----- PASSAGE TO READ

But not with guilt. I see that I cannot be other than a recovering racist. So, I do the only thing that I can do in the situation. I stand in solidarity with what I cannot possibly know from experience, and I challenge my White peers to see our own complicity in systemic racism, and dismantle the structures that keep racist White supremacy in place.
So far, none of the commentary on the 2016 election process has gone beyond the “conventional wisdom” about how political campaigns are supposed to be run. Trump has broken all those rules, and the Republican Party has gladly celebrated each breach. The much-misunderstood Karl Marx was right: the end justifies the means (or, it doesn’t). Marx was talking about socio-economic and political justice; Trump and the Republicans are talking corporate commerce.
A perfect illustration of the clash between commercial (corporate) interests and socio-economic (political) justice is the current confrontation at Standing Rock Sioux reservation between the Standing Rock Sioux Tribe and the Dakota Access Company oil pipeline project. Apparently, Dakota Access used information filed with the court by the Standing Rock Tribe to locate and deliberately bulldoze sites sacred to the Sioux Nation:
JAN HASSELMAN (Attorney for Standing Rock Tribe on September 3, 2016): “We’re disappointed with what happened here today. We provided evidence on Friday of sacred sites that were directly in the pipeline’s route. By Saturday morning, those sites had been destroyed. And we saw things happening out at Standing Rock—dogs being put on protesters—that haven’t been seen in America in 40, 50 years.”

----------
----- INFORMATION SUPPLIED

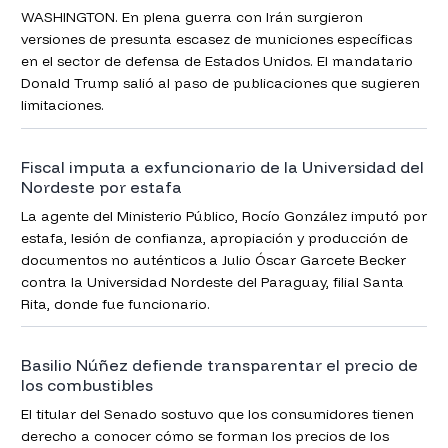
WASHINGTON. En plena guerra con Irán surgieron
versiones de presunta escasez de municiones específicas
en el sector de defensa de Estados Unidos. El mandatario
Donald Trump salió al paso de publicaciones que sugieren
limitaciones.
Fiscal imputa a exfuncionario de la Universidad del
Nordeste por estafa
La agente del Ministerio Público, Rocío González imputó por
estafa, lesión de confianza, apropiación y producción de
documentos no auténticos a Julio Óscar Garcete Becker
contra la Universidad Nordeste del Paraguay, filial Santa
Rita, donde fue funcionario.
Basilio Núñez defiende transparentar el precio de
los combustibles
El titular del Senado sostuvo que los consumidores tienen
derecho a conocer cómo se forman los precios de los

----------

Name every individual person mentioned in the passage on the 2016 election and Standing Rock.

Trump, Karl Marx, Jan Hasselman